§ PROVIDED PASSAGE:
BEGIN

Tuesday, June 20, 2017

Silence

     Sometimes silence is birthed through discontentment. Shutting things down because what you see around you isn't what you want to carry with you. If you're not careful, it becomes like a shadow or a carefully placed residue on you.

    Have you ever had that happen? Spent time with someone who was in a horrid mood and when you departed from their presence, you felt amiss— to say the least? I don't want that in my life right now and I certainly don't need it either. I'm on a mission. And this mission will not be hindered or stopped.

    I've been taking an extended break, for the most part from social media. I'm still on Instagram and Pinterest because those places aren't overcome with disparity and wickedness. The fun has, in my eyes, for the most part been removed from other social media outlets. I'm not sad about my recent removal, It's been quite enlightening. I knew God was going to have a plan for this period of time and He most certainly has been faithful— as expected.

    Everyday is nothing short of miraculous, if you're looking for it. We woke up again today. We have another chance. Isn't that enough?

    I think of the movie Gladiator, where Maximus slays in the coliseum and yells to the crowd, "Are you not entertained?" Because they weren't. They were borderline bored. That's us, as a people. What entertains us? We seek to be entertained at every moment of the day. This mentality, has been a part of my mission, the un-doing of being a typical American and stepping into my rightful lineage of mighty woman of God. I feel it necessary to mention here that the only reason why it is my rightful lineage is because Jesus Christ died for me and became my Savior. He took the punishment for my sins and misgivings. And in turn, I'm set on yielding myself to His working within me. I will not stop. I will not be distracted by the things of the world because boy, they are dead set on keeping me from running this race!

END

§ DATA LISTING:

BEGIN

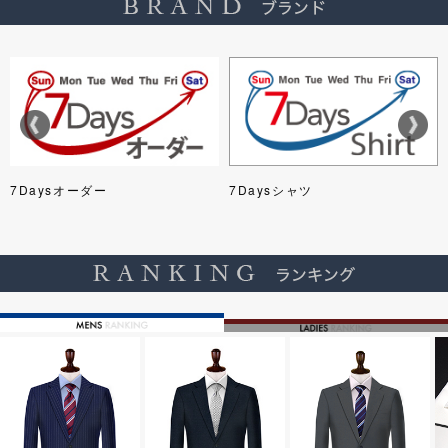
7Daysオーダー
7Daysシャツ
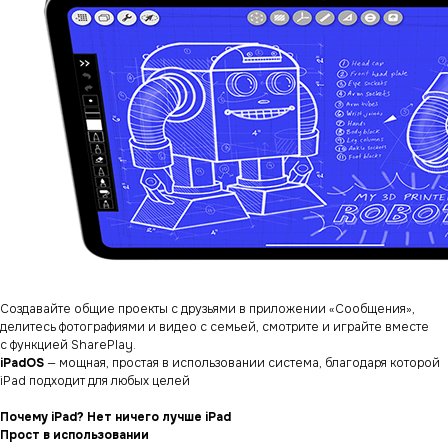
Создавайте общие проекты с друзьями в приложении «Сообщения»,
делитесь фотографиями и видео с семьей, смотрите и играйте вместе
с функцией SharePlay.
iPadOS
— мощная, простая в использовании система, благодаря которой
iPad подходит для любых целей
Почему iPad? Нет ничего лучше iPad
Прост в использовании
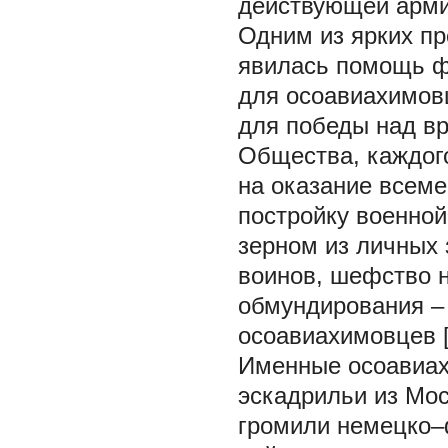
действующей арми
Одним из ярких п
явилась помощь ф
для осоавиахимов
для победы над вр
Общества, каждог
на оказание всеме
постройку военной
зерном из личных 
воинов, шефство 
обмундирования – 
осоавиахимовцев [1
Именные осоавиах
эскадрильи из Мос
громили немецко–ф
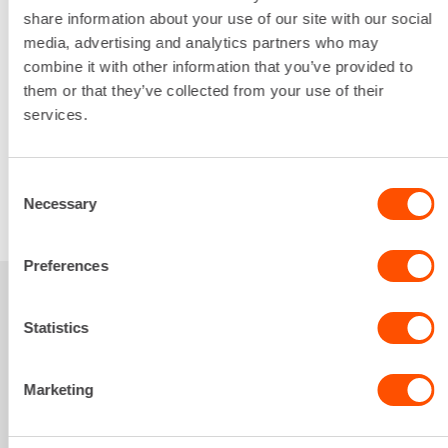
160 mm
share information about your use of our site with our social
Lataa lisää
media, advertising and analytics partners who may
combine it with other information that you’ve provided to
135,06 €
/ pv
Ensimmäinen pv
them or that they’ve collected from your use of their
108,05 €
/ pv
Seuraavat pv
?
services.
1.641,62 €
/ kk
Kuukausi
Alv 0 %
Consent
Necessary
VUOKRAA
Selection
Preferences
Sinua saattaisi
Statistics
kiinnostaa myös
Marketing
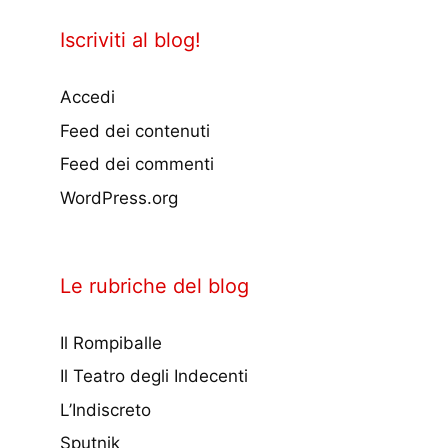
Iscriviti al blog!
Accedi
Feed dei contenuti
Feed dei commenti
WordPress.org
Le rubriche del blog
Il Rompiballe
Il Teatro degli Indecenti
L’Indiscreto
Sputnik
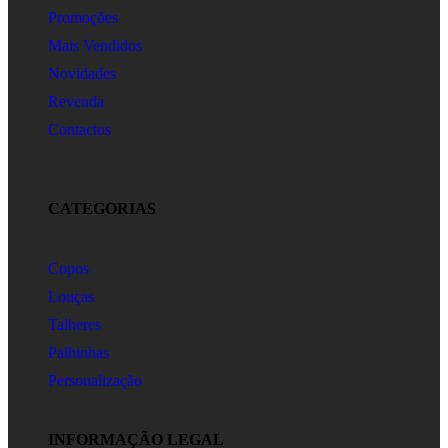
Promoções
Mais Vendidos
Novidades
Revenda
Contactos
CATEGORIAS
Copos
Louças
Talheres
Palhinhas
Personalização
INFORMAÇÃO LEGAL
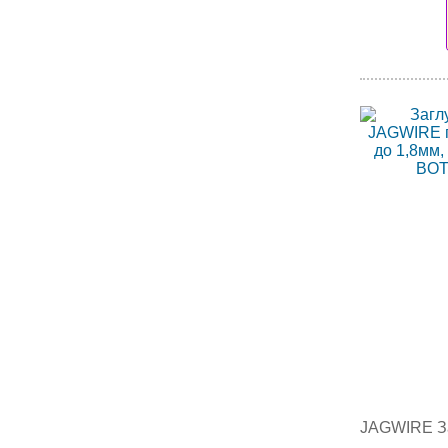
JAGWIRE Заг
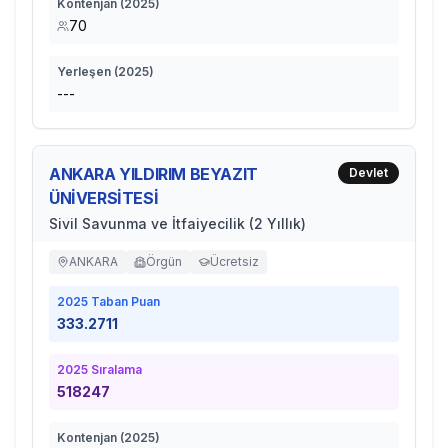
Kontenjan (
2025
)
70
Yerleşen (
2025
)
---
ANKARA YILDIRIM BEYAZIT
Devlet
ÜNİVERSİTESİ
Sivil Savunma ve İtfaiyecilik (2 Yıllık)
ANKARA
Örgün
Ücretsiz
2025
Taban Puan
333.2711
2025
Sıralama
518247
Kontenjan (
2025
)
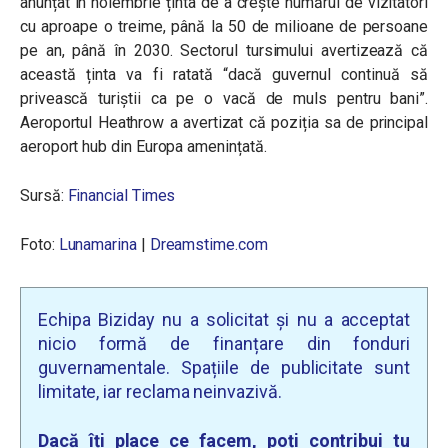
anunțat în noiembrie ținta de a crește numărul de vizitatori
cu aproape o treime, până la 50 de milioane de persoane
pe an, până în 2030. Sectorul tursimului avertizează că
această ținta va fi ratată “dacă guvernul continuă să
privească turiștii ca pe o vacă de muls pentru bani”.
Aeroportul Heathrow a avertizat că poziția sa de principal
aeroport hub din Europa amenințată.
Sursă:
Financial Times
Foto:
Lunamarina
|
Dreamstime.com
Echipa Biziday nu a solicitat și nu a acceptat
nicio formă de finanțare din fonduri
guvernamentale. Spațiile de publicitate sunt
limitate, iar reclama neinvazivă.
Dacă îți place ce facem, poți contribui tu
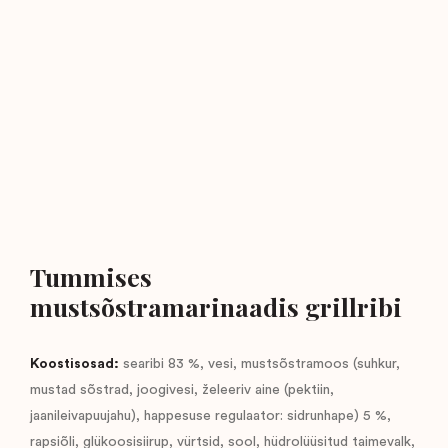
Tummises
mustsõstramarinaadis grillribi
Koostisosad:
searibi 83 %, vesi, mustsõstramoos (suhkur,
mustad sõstrad, joogivesi, želeeriv aine (pektiin,
jaanileivapuujahu), happesuse regulaator: sidrunhape) 5 %,
rapsiõli, glükoosisiirup, vürtsid, sool, hüdrolüüsitud taimevalk,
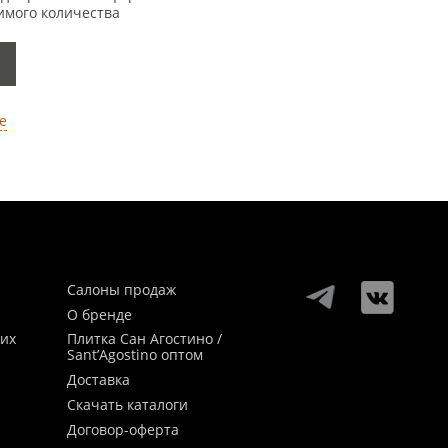
имого количества
е
Салоны продаж
О бренде
ких
Плитка Сан Агостино /
Sant’Agostino оптом
Доставка
Скачать каталоги
Договор-оферта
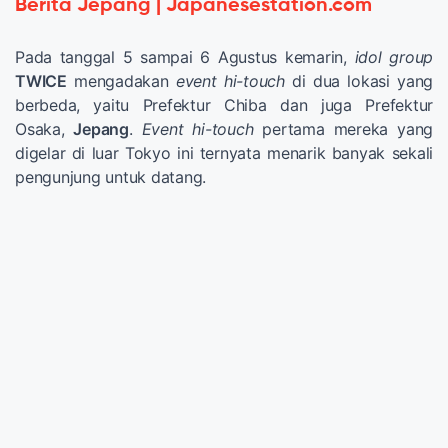
Berita Jepang | Japanesestation.com
Pada tanggal 5 sampai 6 Agustus kemarin,
idol group
TWICE
mengadakan
event hi-touch
di dua lokasi yang
berbeda, yaitu Prefektur Chiba dan juga Prefektur
Osaka,
Jepang
.
Event hi-touch
pertama mereka yang
digelar di luar Tokyo ini ternyata menarik banyak sekali
pengunjung untuk datang.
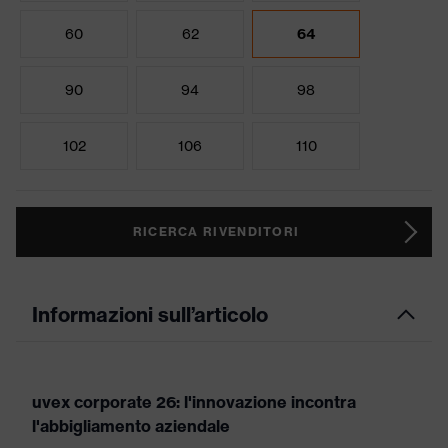
60
62
64
90
94
98
102
106
110
RICERCA RIVENDITORI
Informazioni sull’articolo
uvex corporate 26: l'innovazione incontra
l'abbigliamento aziendale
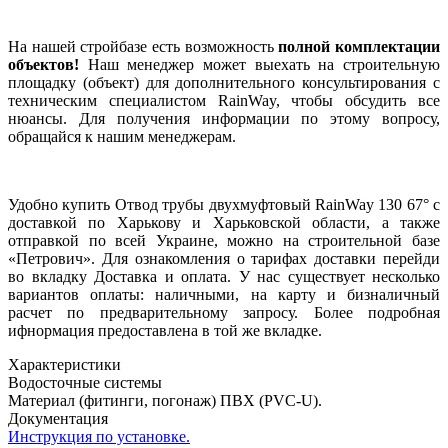
На нашей стройбазе есть возможность
полной комплектации
объектов!
Наш менеджер может выехать на строительную
площадку (объект) для дополнительного консультирования с
техническим специалистом RainWay, чтобы обсудить все
нюансы. Для получения информации по этому вопросу,
обращайся к нашим менеджерам.
Удобно купить Отвод трубы двухмуфтовый RainWay 130 67° с
доставкой по Харькову и Харьковской области, а также
отправкой по всей Украине, можно на строительной базе
«Петрович». Для ознакомления о тарифах доставки перейди
во вкладку Доставка и оплата. У нас существует несколько
вариантов оплаты: наличными, на карту и бизналичный
расчет по предварительному запросу. Более подробная
ифнормация предоставлена в той же вкладке.
Характеристики
Водосточные системы
Материал (фитинги, погонаж)
ПВХ (PVC-U).
Документация
Инструкция по установке.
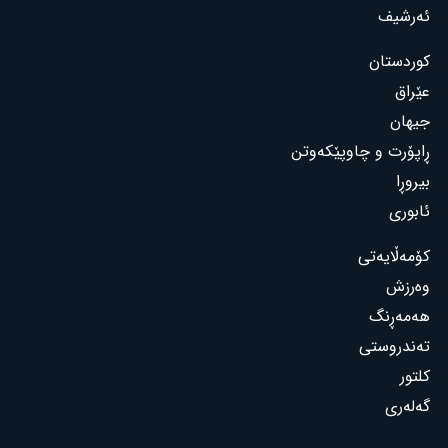
ئەرشیف
کوردستان
عێراق
جیهان
ڕاپۆرت و چاوپێکەوتن
بیروڕا
ئابوری
کۆمەڵایەتی
وەرزش
هەمەڕنگ
تەندروستی
کلتور
گەلەری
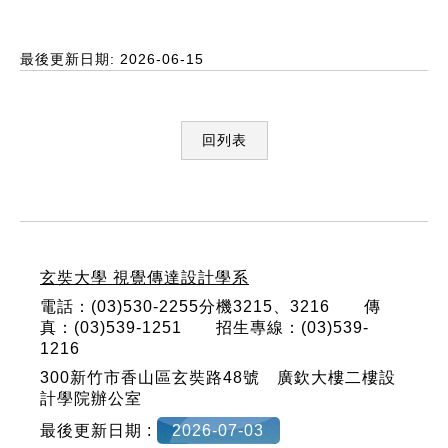
最後更新日期: 2026-06-15
回列表
:::
玄奘大學 視覺傳達設計學系
電話：(03)530-2255分機3215、3216 傳
真：(03)539-1251 招生專線：(03)539-
1216
300新竹市香山區玄奘路48號 廣欽大樓二樓設
計學院辦公室
最後更新日期 :
2026-07-03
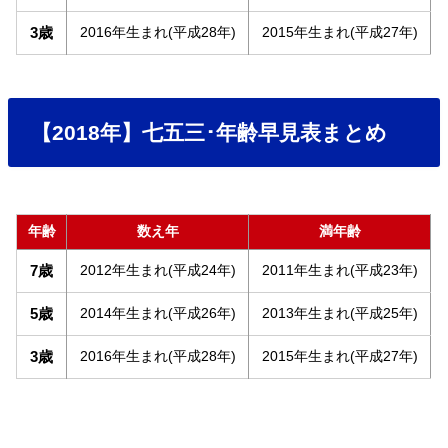
3歳
2016年生まれ(平成28年)
2015年生まれ(平成27年)
【2018年】七五三･年齢早見表まとめ
年齢
数え年
満年齢
7歳
2012年生まれ(平成24年)
2011年生まれ(平成23年)
5歳
2014年生まれ(平成26年)
2013年生まれ(平成25年)
3歳
2016年生まれ(平成28年)
2015年生まれ(平成27年)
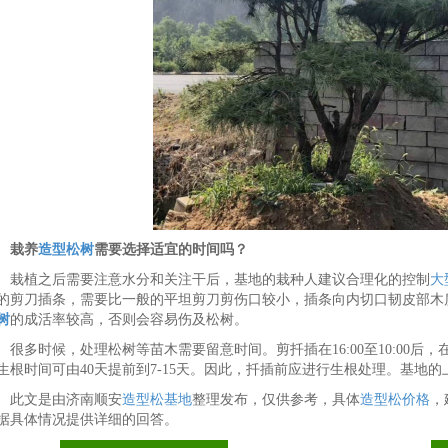
栽养
造型松树
需要选择适宜的时间吗？
栽植之后需要注意水分和关注干后，基地的栽种人建议合理化的控制
大
的剪刀插条，需要比一般的平坦剪刀剪伤口较小，插条向内切口韧皮部木
树
的成活率较高，否则会容易伤及松树。
很多时候，处理松树等苗木需要留意时间。剪扦插在16:00至10:00
生根时间可由40天提前到7-15天。因此，扦插前应进行生根处理。基地
此文是由济南顺安
造型松基地
整理发布，仅供参考，具体
造型松价格
，
据具体情况提供详细的回答。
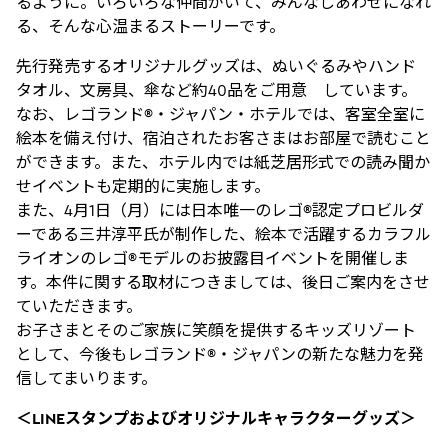
るように。いろいろな仲間がいて、みんなしあわせになれ
る、そんな心温まるストーリーです。
先行発売するオリジナルグッズは、ぬいぐるみやハンド
タオル、文房具、傘など約40品をご用意 しています。
なお、レゴランド®・ジャパン・ホテルでは、客室全室に
絵本を備え付け、宿泊されたお客さまはお部屋で読むこと
ができます。また、ホテル内では紙芝居形式での読み聞か
せイベントも定期的に実施します。
また、4月1日（月）には日本唯一のレゴ®認定プロビルダ
ーである三井淳平氏が制作した、絵本で活躍するカラフル
ライオンのレゴ®モデルのお披露目イベントを開催しま
す。本件に関する取材につきましては、後日ご案内をさせ
ていただきます。
お子さまとそのご家族に笑顔を提供するキッズリゾート
として、今後もレゴランド®・ジャパンの新たな魅力を発
信してまいります。
＜LINEスタンプおよびオリジナルキャラクターグッズ＞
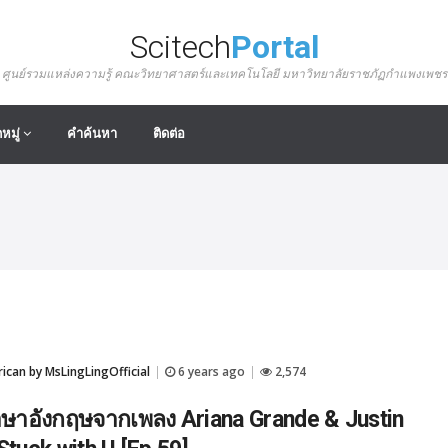
Scitech
Portal
ศูนย์รวมแหล่งความรู้ คณะวิทยาศาสตร์และเทคโนโลยี มหาวิทยาลัยราชภัฏกำแพงเพชร
หมู่
คำค้นหา
ติดต่อ
can by MsLingLingOfficial
6 years ago
2,574
|
|
ษาอังกฤษจากเพลง Ariana Grande & Justin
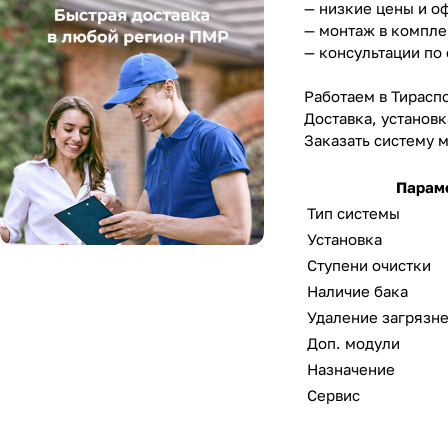
— низкие цены и о
— монтаж в компле
— консультации по
Работаем в Тирасп
Доставка, установ
Заказать систему м
Парам
Тип системы
Установка
Ступени очистки
Наличие бака
Удаление за
Доп. модули
Назначение
Сервис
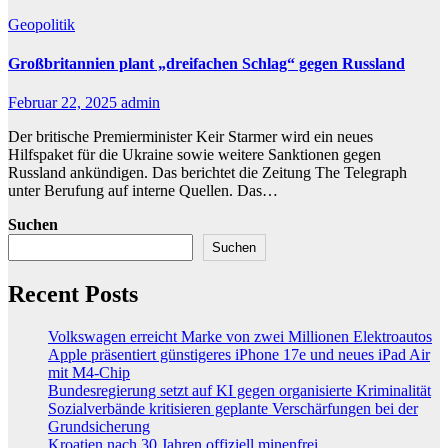
Geopolitik
Großbritannien plant „dreifachen Schlag“ gegen Russland
Februar 22, 2025
admin
Der britische Premierminister Keir Starmer wird ein neues
Hilfspaket für die Ukraine sowie weitere Sanktionen gegen
Russland ankündigen. Das berichtet die Zeitung The Telegraph
unter Berufung auf interne Quellen. Das…
Suchen
Suchen
Recent Posts
Volkswagen erreicht Marke von zwei Millionen Elektroautos
Apple präsentiert günstigeres iPhone 17e und neues iPad Air
mit M4-Chip
Bundesregierung setzt auf KI gegen organisierte Kriminalität
Sozialverbände kritisieren geplante Verschärfungen bei der
Grundsicherung
Kroatien nach 30 Jahren offiziell minenfrei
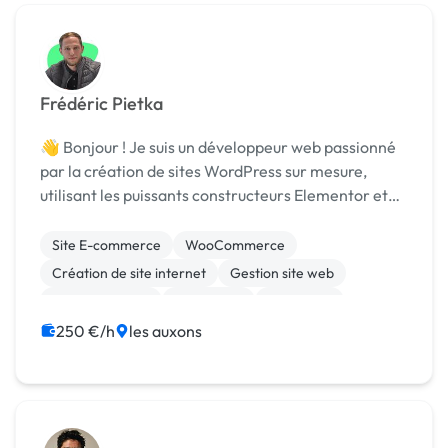
Frédéric Pietka
👋 Bonjour ! Je suis un développeur web passionné
par la création de sites WordPress sur mesure,
utilisant les puissants constructeurs Elementor et
Divi pour des designs modernes et intuitifs. Mon
expertise s'étend également à l'optimisation SEO...
Site E-commerce
WooCommerce
Création de site internet
Gestion site web
Site clé en main
WordPress
Marketing
SEO / GEO
250 €/h
les auxons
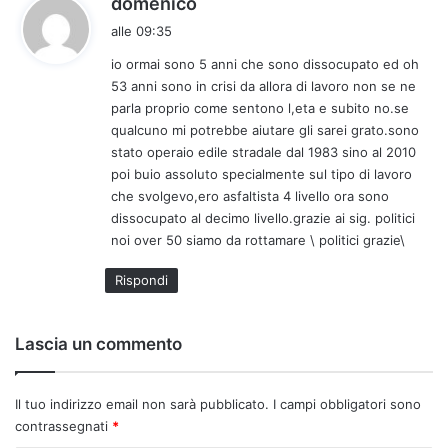
domenico
a
alle 09:35
d
io ormai sono 5 anni che sono dissocupato ed oh
e
53 anni sono in crisi da allora di lavoro non se ne
t
parla proprio come sentono l,eta e subito no.se
t
qualcuno mi potrebbe aiutare gli sarei grato.sono
o
stato operaio edile stradale dal 1983 sino al 2010
:
poi buio assoluto specialmente sul tipo di lavoro
che svolgevo,ero asfaltista 4 livello ora sono
dissocupato al decimo livello.grazie ai sig. politici
noi over 50 siamo da rottamare \ politici grazie\
Rispondi
Lascia un commento
Il tuo indirizzo email non sarà pubblicato.
I campi obbligatori sono
contrassegnati
*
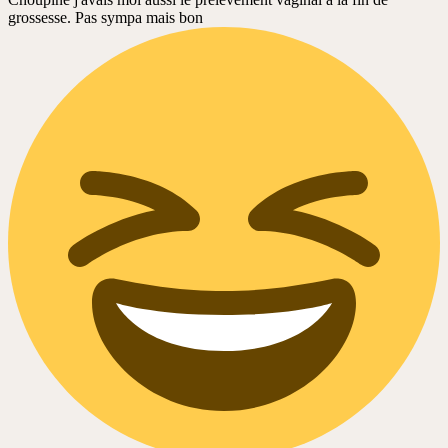
grossesse. Pas sympa mais bon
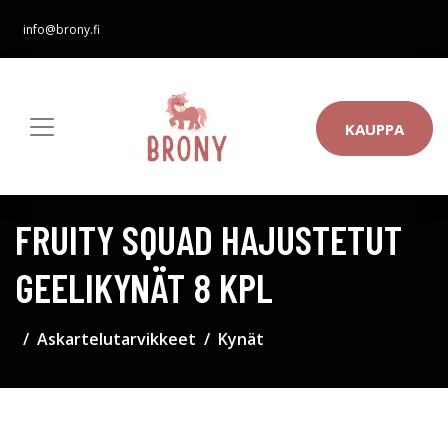
info@brony.fi
KAUPPA
FRUITY SQUAD HAJUSTETUT
GEELIKYNÄT 8 KPL
Askartelutarvikkeet
Kynät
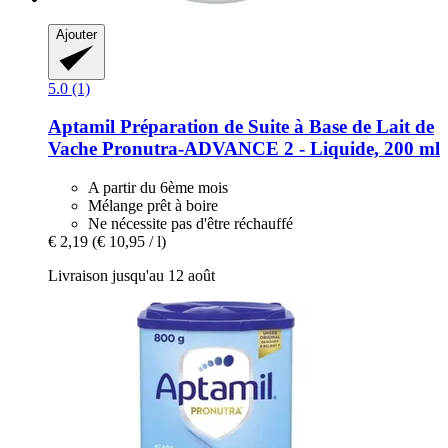
Ajouter
5.0 (1)
Aptamil
Préparation de Suite à Base de Lait de
Vache Pronutra-​ADVANCE 2 -​ Liquide, 200 ml
A partir du 6ème mois
Mélange prêt à boire
Ne nécessite pas d'être réchauffé
€ 2,19
(€ 10,95 / l)
Livraison jusqu'au 12 août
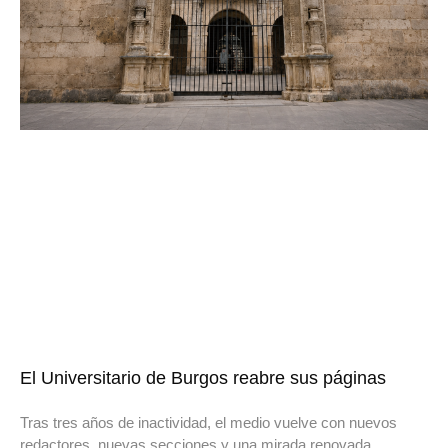
El Universitario de Burgos reabre sus páginas
Tras tres años de inactividad, el medio vuelve con nuevos
redactores, nuevas secciones y una mirada renovada.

END

§ EXERCISE INSTRUCTIONS:
(A) Translate this sentence from the post on silence into Spanish: "I don't want that in my life right now and I certainly don't need it either."
(B) Pick up the post on silence after its final sentence and keep writing in the same voice.

§ ANSWERS BY ITEM NUMBER:
(A) No quiero eso en mi vida ahora mismo y, desde luego, tampoco lo necesito.

(B)
     "Do you not know that in a race all the runners run, but only one gets the prize? Run in such a way as to get the prize." 1 Corinthians 9:24

    When God points out your next move, run! Run like you've never ran before. Don't stop for anything. Don't turn your face to the right or to the left, just keep on running. When you're on a mission, don't stop. The enemy will try and distract you if he hasn't already succeeded at stopping you. He's a savage, he doesn't care one bit about us. He has all the allure of a dead and rotting corpse. But don't cash in for his plan, which may sound nice or sounds like it will be a short cut to where you need to go. But you will not have completed your mission as God had originally set you forth to do.

    This world has a plethora of distractions. They come in the form of games; TV shows, apps, perceived needs, goals set forth by worldly wisdom. But what are we really achieving to unless it is for the furtherance of the Kingdom? Whatever we do that isn't in line with God's will for our lives will be cast into the fire. (Matt 7:19, Matt 3:10, John 15:6)

    So, what is it that I'm supposed to be doing with my time then? I'm coming to find it's a lot less complicated than I thought... This has been an interesting journey I've been on and it seems as though it's just beginning, really.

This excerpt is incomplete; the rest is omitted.